Like giving you something as a 'present' and then asking for a tip. No. If you want to try to sell it to me, fine, but don't leave me with a bad taste in my mouth, thinking I had experienced an act of kindness only to find it wasn't.

Or helping you cross the street (a daring feat in that part of the city), then striking up a conversation (where are you from? Oh, Australia? I have an uncle in Sydney. How many Egyptians have an uncle living in Sydney?!), which leads to 'let me give you my business card'. I don't mind getting their business card, but they wanted to take me into their shop to give it to me. Go away. I'm not going to buy anything.
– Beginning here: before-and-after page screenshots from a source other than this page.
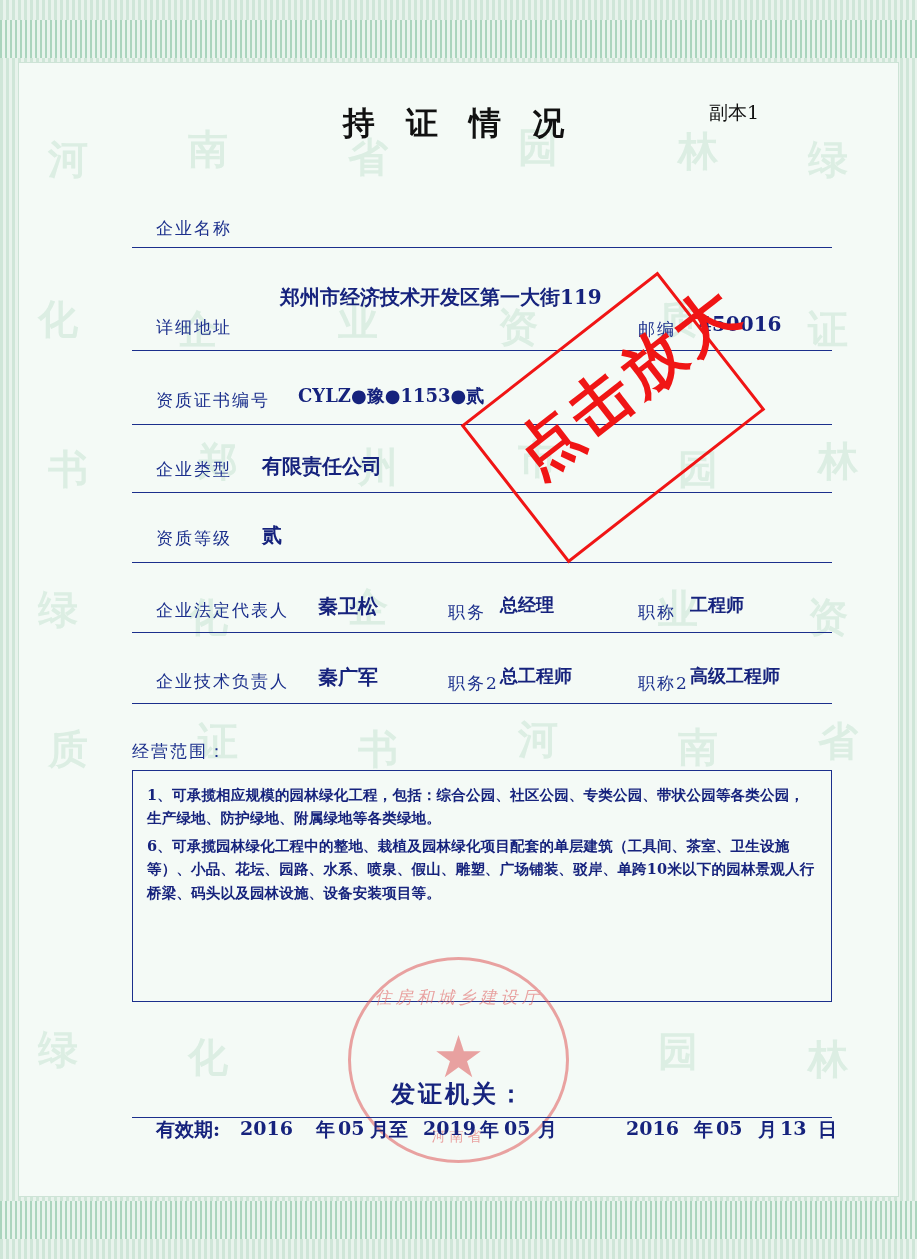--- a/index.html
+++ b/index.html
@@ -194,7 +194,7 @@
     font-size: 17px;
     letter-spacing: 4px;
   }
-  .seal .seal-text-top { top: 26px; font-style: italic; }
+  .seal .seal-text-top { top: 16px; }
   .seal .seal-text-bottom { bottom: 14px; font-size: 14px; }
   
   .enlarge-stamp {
Speaking of crossing the road, in theory there are a few pedestrian crossings, but most streets, even the huge ones, didn't have any. People just step out into traffic. By the end of an hour, I was quite adept at stepping out into six lanes of oncoming cars, buses and motorcycles.

Also, it was 42 degrees in Cairo today, so not altogether pleasant.

Our meeting point was a Hilton, and it was quite a contrast between outside - masses of locals waiting for buses, while people sold pita bread and grilled corn; lots of hole-in-the-wall supermarkets and sprawling vegetable stalls - and the inside.

I enjoyed seeing the pyramids, though we didn't have a very long time there. When I was 11, I remember going to see the pyramids, and feeling disappointed that they weren't as large as I'd expected. I don't know what I was expecting as a child, because as an adult, I was pretty impressed. Almost all the teachers are obsessive photo-takers - I am not alone - so most of our time at the pyramids was spent in a variety of poses. 'Holding' the pyramids, kissing the Sphinx, walking like an Egyptian, and making a human pyramid in front of the real deals.


May 18

Only a day after departing Egypt and the Middle East, and bam, the weather's turned cool. After a month of scorchers, I can say it's the first time I've been able to wear a jacket since we left Yokohama. The ocean - now we are in the Mediterranean - has been a wee bit rougher than we've been used to, and the ship has been rocking all day. A few people are sick, either from seasickness or from tummy upsets.